GOAL OF THE EXERCISE:
Print every one of the entries below line by line, changing nothing.

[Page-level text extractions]
%%

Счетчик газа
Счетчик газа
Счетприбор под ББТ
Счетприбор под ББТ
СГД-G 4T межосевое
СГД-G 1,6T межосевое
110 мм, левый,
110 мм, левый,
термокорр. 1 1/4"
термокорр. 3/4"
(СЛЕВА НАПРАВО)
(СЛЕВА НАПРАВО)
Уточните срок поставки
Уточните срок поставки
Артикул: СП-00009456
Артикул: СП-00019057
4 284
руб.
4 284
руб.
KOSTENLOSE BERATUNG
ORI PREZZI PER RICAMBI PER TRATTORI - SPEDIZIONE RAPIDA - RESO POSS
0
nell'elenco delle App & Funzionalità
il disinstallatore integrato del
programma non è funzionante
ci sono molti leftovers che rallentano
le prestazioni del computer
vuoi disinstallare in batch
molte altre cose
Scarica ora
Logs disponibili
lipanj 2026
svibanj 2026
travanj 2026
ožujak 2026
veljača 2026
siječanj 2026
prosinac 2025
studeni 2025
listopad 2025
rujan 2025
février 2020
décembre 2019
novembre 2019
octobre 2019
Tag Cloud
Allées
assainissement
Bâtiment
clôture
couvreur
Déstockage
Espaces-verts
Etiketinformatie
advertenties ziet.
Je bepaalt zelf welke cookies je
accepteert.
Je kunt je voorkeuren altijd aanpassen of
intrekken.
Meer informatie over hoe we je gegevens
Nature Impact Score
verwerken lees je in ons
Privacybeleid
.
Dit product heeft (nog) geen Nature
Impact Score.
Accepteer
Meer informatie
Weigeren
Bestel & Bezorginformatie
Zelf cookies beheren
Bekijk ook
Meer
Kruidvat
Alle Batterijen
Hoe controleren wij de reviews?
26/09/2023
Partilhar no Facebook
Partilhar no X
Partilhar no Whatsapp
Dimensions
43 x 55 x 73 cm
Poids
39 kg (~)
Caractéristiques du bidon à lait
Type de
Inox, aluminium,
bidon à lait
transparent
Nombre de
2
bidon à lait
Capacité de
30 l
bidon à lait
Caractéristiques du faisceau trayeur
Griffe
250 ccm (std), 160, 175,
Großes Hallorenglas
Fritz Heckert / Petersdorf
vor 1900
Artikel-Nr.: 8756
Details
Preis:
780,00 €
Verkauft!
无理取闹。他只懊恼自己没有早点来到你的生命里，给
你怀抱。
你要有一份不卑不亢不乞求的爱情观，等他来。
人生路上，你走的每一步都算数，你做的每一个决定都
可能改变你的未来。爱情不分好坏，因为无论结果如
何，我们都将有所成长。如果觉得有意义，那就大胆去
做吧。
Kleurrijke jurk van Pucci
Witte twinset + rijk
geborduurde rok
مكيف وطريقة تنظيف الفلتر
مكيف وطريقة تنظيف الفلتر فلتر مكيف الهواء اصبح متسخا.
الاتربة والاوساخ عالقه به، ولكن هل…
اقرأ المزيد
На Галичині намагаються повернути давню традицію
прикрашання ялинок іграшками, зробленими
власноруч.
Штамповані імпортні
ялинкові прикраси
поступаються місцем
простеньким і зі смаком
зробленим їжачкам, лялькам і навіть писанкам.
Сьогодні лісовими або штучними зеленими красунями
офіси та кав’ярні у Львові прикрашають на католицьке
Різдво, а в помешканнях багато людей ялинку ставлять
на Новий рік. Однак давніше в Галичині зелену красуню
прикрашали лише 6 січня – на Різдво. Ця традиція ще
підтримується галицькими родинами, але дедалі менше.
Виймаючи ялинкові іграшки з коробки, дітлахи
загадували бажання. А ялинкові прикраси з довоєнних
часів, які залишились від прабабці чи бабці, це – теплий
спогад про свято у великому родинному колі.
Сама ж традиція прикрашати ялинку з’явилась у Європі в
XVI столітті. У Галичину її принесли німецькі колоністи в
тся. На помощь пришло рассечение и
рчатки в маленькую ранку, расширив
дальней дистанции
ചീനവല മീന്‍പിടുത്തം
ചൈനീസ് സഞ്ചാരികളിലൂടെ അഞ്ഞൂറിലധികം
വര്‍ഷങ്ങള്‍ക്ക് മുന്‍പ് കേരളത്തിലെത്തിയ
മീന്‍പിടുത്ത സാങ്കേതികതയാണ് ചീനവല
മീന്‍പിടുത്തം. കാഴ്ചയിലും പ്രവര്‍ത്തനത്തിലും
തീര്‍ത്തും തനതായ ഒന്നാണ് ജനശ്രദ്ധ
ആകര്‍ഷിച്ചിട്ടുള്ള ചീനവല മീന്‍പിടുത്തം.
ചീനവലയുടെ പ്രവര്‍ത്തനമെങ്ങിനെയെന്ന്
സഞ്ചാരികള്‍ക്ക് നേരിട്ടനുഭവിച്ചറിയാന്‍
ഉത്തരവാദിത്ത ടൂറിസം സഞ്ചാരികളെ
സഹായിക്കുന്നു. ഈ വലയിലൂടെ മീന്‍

%%

RESULT BELOW:
Счетчик газа
Счетчик газа
Счетприбор под ББТ
Счетприбор под ББТ
СГД-G 4T межосевое
СГД-G 1,6T межосевое
110 мм, левый,
110 мм, левый,
термокорр. 1 1/4"
термокорр. 3/4"
(СЛЕВА НАПРАВО)
(СЛЕВА НАПРАВО)
Уточните срок поставки
Уточните срок поставки
Артикул: СП-00009456
Артикул: СП-00019057
4 284
руб.
4 284
руб.
KOSTENLOSE BERATUNG
ORI PREZZI PER RICAMBI PER TRATTORI - SPEDIZIONE RAPIDA - RESO POSS
0
nell'elenco delle App & Funzionalità
il disinstallatore integrato del
programma non è funzionante
ci sono molti leftovers che rallentano
le prestazioni del computer
vuoi disinstallare in batch
molte altre cose
Scarica ora
Logs disponibili
lipanj 2026
svibanj 2026
travanj 2026
ožujak 2026
veljača 2026
siječanj 2026
prosinac 2025
studeni 2025
listopad 2025
rujan 2025
février 2020
décembre 2019
novembre 2019
octobre 2019
Tag Cloud
Allées
assainissement
Bâtiment
clôture
couvreur
Déstockage
Espaces-verts
Etiketinformatie
advertenties ziet.
Je bepaalt zelf welke cookies je
accepteert.
Je kunt je voorkeuren altijd aanpassen of
intrekken.
Meer informatie over hoe we je gegevens
Nature Impact Score
verwerken lees je in ons
Privacybeleid
.
Dit product heeft (nog) geen Nature
Impact Score.
Accepteer
Meer informatie
Weigeren
Bestel & Bezorginformatie
Zelf cookies beheren
Bekijk ook
Meer
Kruidvat
Alle Batterijen
Hoe controleren wij de reviews?
26/09/2023
Partilhar no Facebook
Partilhar no X
Partilhar no Whatsapp
Dimensions
43 x 55 x 73 cm
Poids
39 kg (~)
Caractéristiques du bidon à lait
Type de
Inox, aluminium,
bidon à lait
transparent
Nombre de
2
bidon à lait
Capacité de
30 l
bidon à lait
Caractéristiques du faisceau trayeur
Griffe
250 ccm (std), 160, 175,
Großes Hallorenglas
Fritz Heckert / Petersdorf
vor 1900
Artikel-Nr.: 8756
Details
Preis:
780,00 €
Verkauft!
无理取闹。他只懊恼自己没有早点来到你的生命里，给
你怀抱。
你要有一份不卑不亢不乞求的爱情观，等他来。
人生路上，你走的每一步都算数，你做的每一个决定都
可能改变你的未来。爱情不分好坏，因为无论结果如
何，我们都将有所成长。如果觉得有意义，那就大胆去
做吧。
Kleurrijke jurk van Pucci
Witte twinset + rijk
geborduurde rok
مكيف وطريقة تنظيف الفلتر
مكيف وطريقة تنظيف الفلتر فلتر مكيف الهواء اصبح متسخا.
الاتربة والاوساخ عالقه به، ولكن هل…
اقرأ المزيد
На Галичині намагаються повернути давню традицію
прикрашання ялинок іграшками, зробленими
власноруч.
Штамповані імпортні
ялинкові прикраси
поступаються місцем
простеньким і зі смаком
зробленим їжачкам, лялькам і навіть писанкам.
Сьогодні лісовими або штучними зеленими красунями
офіси та кав’ярні у Львові прикрашають на католицьке
Різдво, а в помешканнях багато людей ялинку ставлять
на Новий рік. Однак давніше в Галичині зелену красуню
прикрашали лише 6 січня – на Різдво. Ця традиція ще
підтримується галицькими родинами, але дедалі менше.
Виймаючи ялинкові іграшки з коробки, дітлахи
загадували бажання. А ялинкові прикраси з довоєнних
часів, які залишились від прабабці чи бабці, це – теплий
спогад про свято у великому родинному колі.
Сама ж традиція прикрашати ялинку з’явилась у Європі в
XVI столітті. У Галичину її принесли німецькі колоністи в
тся. На помощь пришло рассечение и
рчатки в маленькую ранку, расширив
дальней дистанции
ചീനവല മീന്‍പിടുത്തം
ചൈനീസ് സഞ്ചാരികളിലൂടെ അഞ്ഞൂറിലധികം
വര്‍ഷങ്ങള്‍ക്ക് മുന്‍പ് കേരളത്തിലെത്തിയ
മീന്‍പിടുത്ത സാങ്കേതികതയാണ് ചീനവല
മീന്‍പിടുത്തം. കാഴ്ചയിലും പ്രവര്‍ത്തനത്തിലും
തീര്‍ത്തും തനതായ ഒന്നാണ് ജനശ്രദ്ധ
ആകര്‍ഷിച്ചിട്ടുള്ള ചീനവല മീന്‍പിടുത്തം.
ചീനവലയുടെ പ്രവര്‍ത്തനമെങ്ങിനെയെന്ന്
സഞ്ചാരികള്‍ക്ക് നേരിട്ടനുഭവിച്ചറിയാന്‍
ഉത്തരവാദിത്ത ടൂറിസം സഞ്ചാരികളെ
സഹായിക്കുന്നു. ഈ വലയിലൂടെ മീന്‍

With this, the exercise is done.